A collective reading of Section 5(7), Section 5(8), and Section 3(11) of the IBC makes it clear that for someone to become a creditor, there must be a debt owed by any person, or it must be transferred or assigned. So, there is no limitation on a secured creditor owing a debt. A “secured creditor,” as defined in Section 3(30), refers to a creditor in whose favour a security interest is created, and “security interest”, in terms of Section 3(31), means “a right, title, interest, or claim of property created in favour of or provided for a secured creditor by a transaction which secures payment for the purpose of an obligation”.[2] A third party security beneficiary has a claim over the assets of the corporate debtor to secure repayment of the amount disbursed by them, thus creating a security interest. Further, the ILC Report 2020 states that a “security interest” is based on the “payment or performance of any obligation”, regardless of whether the debt is financial or operational.

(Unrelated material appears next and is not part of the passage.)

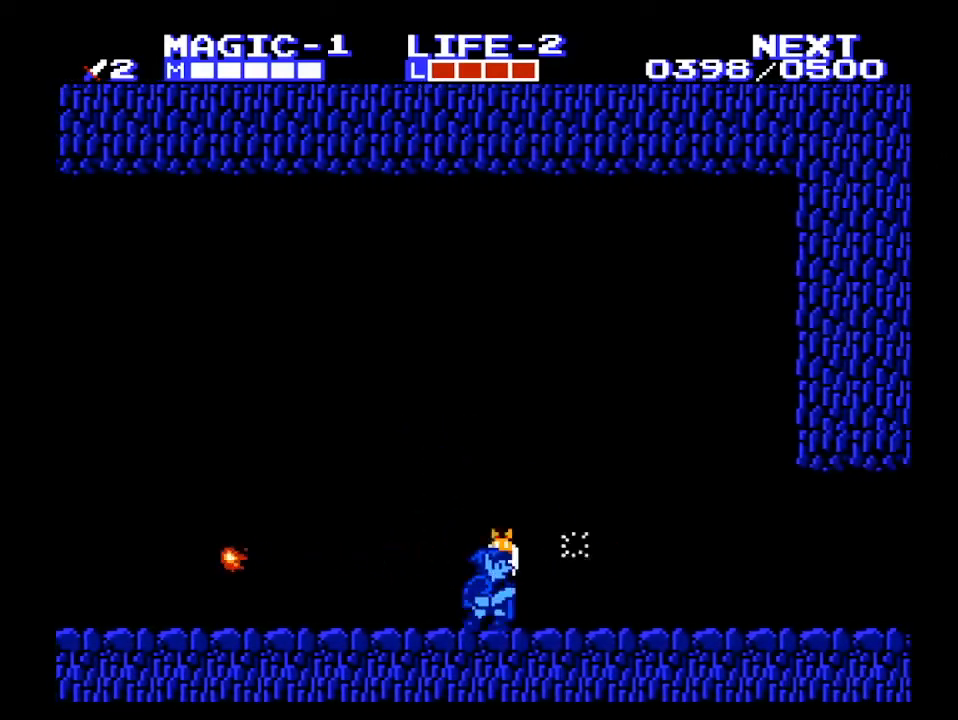
{"buttons": ["DPAD_DOWN", "DPAD_LEFT"], "events": [[33, "A", "up"], [33, "DPAD_RIGHT", "down"], [67, "DPAD_DOWN", "up"], [100, "B", "up"], [167, "A", "down"], [300, "A", "up"], [467, "DPAD_DOWN", "down"], [467, "DPAD_RIGHT", "up"], [500, "DPAD_LEFT", "down"]]}
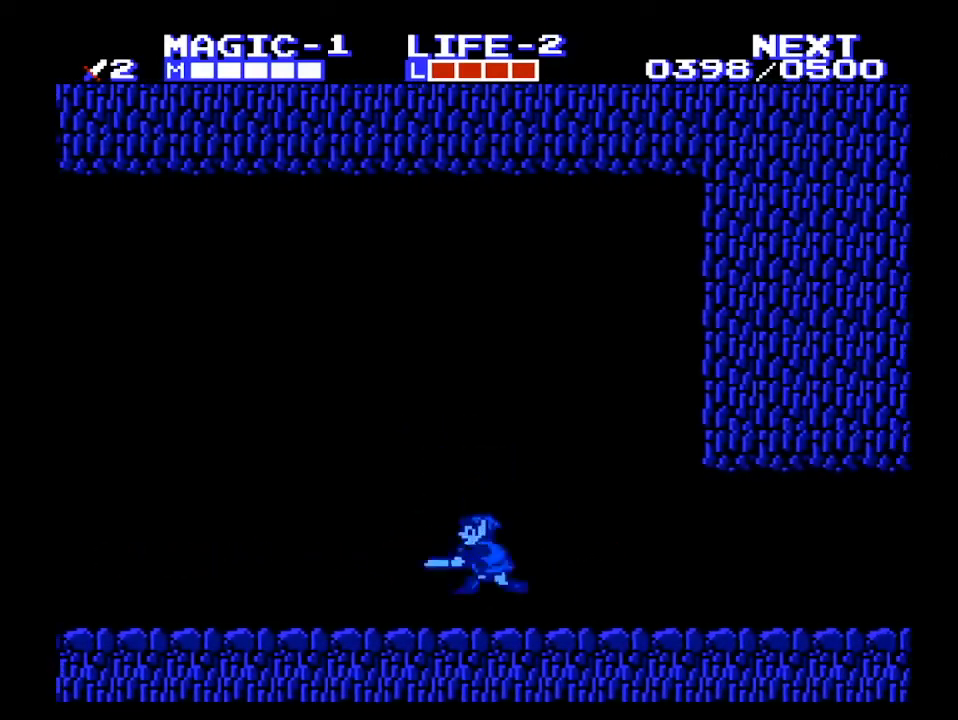
{"buttons": ["DPAD_RIGHT"], "events": [[133, "B", "down"], [133, "DPAD_LEFT", "up"], [167, "DPAD_DOWN", "up"], [167, "DPAD_RIGHT", "down"], [200, "B", "up"]]}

It highlights that the security interest is inherently linked to the underlying debt or obligation, serving to secure the due performance or payment. Additionally, it emphasizes the responsibility of the security provider to repay the debt owed by the borrower to the creditor, up to the extent of the security interest, in cases of non-payment by the borrower. If the borrower defaults, and the debt is discharged by the security provider through the security so entrusted, it ceases to be the liability of the debtor.
By considering these interpretations, the argument concludes that the security provider undertakes an obligation to repay the debt to the creditor, as secured by the security interest, in the event of default by the borrower. Thus, allowing us to consider the security beneficiary to be a creditor.
b. there is disbursement
Secondly, as per the Black Law’s Dictionary “disbursement” means “1. The act of paying out money, commonly from a fund or in settlement of a debt or account payable. 2. The money so paid; an amount of money given for a particular purpose”.[3] Thus, disbursement would mean that the money was paid for a specific purpose. This payment constitutes a parting of funds with the creditor. In the present case, this condition is met in situations where the security beneficiary disburses assets or funds to the debtor or security provider to meet the payment obligations. However, the disbursement will also exist when the security beneficiary pays the money for the settlement of the debt of the debtor. Here, though the disbursement does not flow towards the debtor, it is for the debtor’s benefit.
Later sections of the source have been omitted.